#### What is being asked:
Repeat the data that follows, keeping every character intact.

#### Dataset records:

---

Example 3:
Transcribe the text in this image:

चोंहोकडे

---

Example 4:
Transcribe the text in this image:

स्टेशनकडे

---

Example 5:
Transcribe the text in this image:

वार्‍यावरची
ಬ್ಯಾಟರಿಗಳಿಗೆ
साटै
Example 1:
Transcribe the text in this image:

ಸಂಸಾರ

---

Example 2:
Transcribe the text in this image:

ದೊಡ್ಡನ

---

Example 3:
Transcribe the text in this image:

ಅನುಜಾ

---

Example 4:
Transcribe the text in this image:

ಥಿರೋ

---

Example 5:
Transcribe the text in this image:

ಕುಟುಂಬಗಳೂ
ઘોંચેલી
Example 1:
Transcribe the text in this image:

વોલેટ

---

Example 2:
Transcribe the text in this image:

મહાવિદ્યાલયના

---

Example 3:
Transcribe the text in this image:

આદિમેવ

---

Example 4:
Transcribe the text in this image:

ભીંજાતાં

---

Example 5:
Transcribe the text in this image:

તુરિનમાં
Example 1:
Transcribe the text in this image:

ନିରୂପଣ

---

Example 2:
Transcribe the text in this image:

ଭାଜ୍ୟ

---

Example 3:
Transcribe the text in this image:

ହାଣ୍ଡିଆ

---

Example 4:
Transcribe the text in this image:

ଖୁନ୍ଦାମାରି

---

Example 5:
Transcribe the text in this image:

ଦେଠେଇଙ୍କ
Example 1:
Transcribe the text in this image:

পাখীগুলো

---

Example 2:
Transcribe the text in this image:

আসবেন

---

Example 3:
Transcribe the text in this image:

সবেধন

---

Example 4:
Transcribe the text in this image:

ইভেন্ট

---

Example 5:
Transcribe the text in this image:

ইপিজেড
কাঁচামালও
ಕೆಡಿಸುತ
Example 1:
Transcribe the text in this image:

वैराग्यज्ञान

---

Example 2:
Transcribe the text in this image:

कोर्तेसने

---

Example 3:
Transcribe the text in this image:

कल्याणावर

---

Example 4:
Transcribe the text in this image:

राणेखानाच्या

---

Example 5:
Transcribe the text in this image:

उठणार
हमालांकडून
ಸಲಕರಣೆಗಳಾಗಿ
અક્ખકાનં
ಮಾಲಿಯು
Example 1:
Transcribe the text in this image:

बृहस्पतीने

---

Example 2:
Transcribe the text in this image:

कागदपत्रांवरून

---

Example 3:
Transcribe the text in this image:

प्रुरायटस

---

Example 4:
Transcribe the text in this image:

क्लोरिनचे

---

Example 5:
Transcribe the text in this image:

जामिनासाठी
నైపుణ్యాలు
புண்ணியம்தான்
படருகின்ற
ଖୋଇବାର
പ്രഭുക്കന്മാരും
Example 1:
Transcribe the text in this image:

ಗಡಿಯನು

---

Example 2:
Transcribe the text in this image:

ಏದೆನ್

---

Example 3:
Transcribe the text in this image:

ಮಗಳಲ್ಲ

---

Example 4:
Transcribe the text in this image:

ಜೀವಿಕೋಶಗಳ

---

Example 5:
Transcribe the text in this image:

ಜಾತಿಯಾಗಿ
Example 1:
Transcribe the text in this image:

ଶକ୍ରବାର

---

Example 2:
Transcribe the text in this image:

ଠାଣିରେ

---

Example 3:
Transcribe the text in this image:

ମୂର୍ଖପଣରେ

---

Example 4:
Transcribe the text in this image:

#### Written response:
---

Example 3:
Transcribe the text in this image:

चोंहोकडे

---

Example 4:
Transcribe the text in this image:

स्टेशनकडे

---

Example 5:
Transcribe the text in this image:

वार्‍यावरची
ಬ್ಯಾಟರಿಗಳಿಗೆ
साटै
Example 1:
Transcribe the text in this image:

ಸಂಸಾರ

---

Example 2:
Transcribe the text in this image:

ದೊಡ್ಡನ

---

Example 3:
Transcribe the text in this image:

ಅನುಜಾ

---

Example 4:
Transcribe the text in this image:

ಥಿರೋ

---

Example 5:
Transcribe the text in this image:

ಕುಟುಂಬಗಳೂ
ઘોંચેલી
Example 1:
Transcribe the text in this image:

વોલેટ

---

Example 2:
Transcribe the text in this image:

મહાવિદ્યાલયના

---

Example 3:
Transcribe the text in this image:

આદિમેવ

---

Example 4:
Transcribe the text in this image:

ભીંજાતાં

---

Example 5:
Transcribe the text in this image:

તુરિનમાં
Example 1:
Transcribe the text in this image:

ନିରୂପଣ

---

Example 2:
Transcribe the text in this image:

ଭାଜ୍ୟ

---

Example 3:
Transcribe the text in this image:

ହାଣ୍ଡିଆ

---

Example 4:
Transcribe the text in this image:

ଖୁନ୍ଦାମାରି

---

Example 5:
Transcribe the text in this image:

ଦେଠେଇଙ୍କ
Example 1:
Transcribe the text in this image:

পাখীগুলো

---

Example 2:
Transcribe the text in this image:

আসবেন

---

Example 3:
Transcribe the text in this image:

সবেধন

---

Example 4:
Transcribe the text in this image:

ইভেন্ট

---

Example 5:
Transcribe the text in this image:

ইপিজেড
কাঁচামালও
ಕೆಡಿಸುತ
Example 1:
Transcribe the text in this image:

वैराग्यज्ञान

---

Example 2:
Transcribe the text in this image:

कोर्तेसने

---

Example 3:
Transcribe the text in this image:

कल्याणावर

---

Example 4:
Transcribe the text in this image:

राणेखानाच्या

---

Example 5:
Transcribe the text in this image:

उठणार
हमालांकडून
ಸಲಕರಣೆಗಳಾಗಿ
અક્ખકાનં
ಮಾಲಿಯು
Example 1:
Transcribe the text in this image:

बृहस्पतीने

---

Example 2:
Transcribe the text in this image:

कागदपत्रांवरून

---

Example 3:
Transcribe the text in this image:

प्रुरायटस

---

Example 4:
Transcribe the text in this image:

क्लोरिनचे

---

Example 5:
Transcribe the text in this image:

जामिनासाठी
నైపుణ్యాలు
புண்ணியம்தான்
படருகின்ற
ଖୋଇବାର
പ്രഭുക്കന്മാരും
Example 1:
Transcribe the text in this image:

ಗಡಿಯನು

---

Example 2:
Transcribe the text in this image:

ಏದೆನ್

---

Example 3:
Transcribe the text in this image:

ಮಗಳಲ್ಲ

---

Example 4:
Transcribe the text in this image:

ಜೀವಿಕೋಶಗಳ

---

Example 5:
Transcribe the text in this image:

ಜಾತಿಯಾಗಿ
Example 1:
Transcribe the text in this image:

ଶକ୍ରବାର

---

Example 2:
Transcribe the text in this image:

ଠାଣିରେ

---

Example 3:
Transcribe the text in this image:

ମୂର୍ଖପଣରେ

---

Example 4:
Transcribe the text in this image:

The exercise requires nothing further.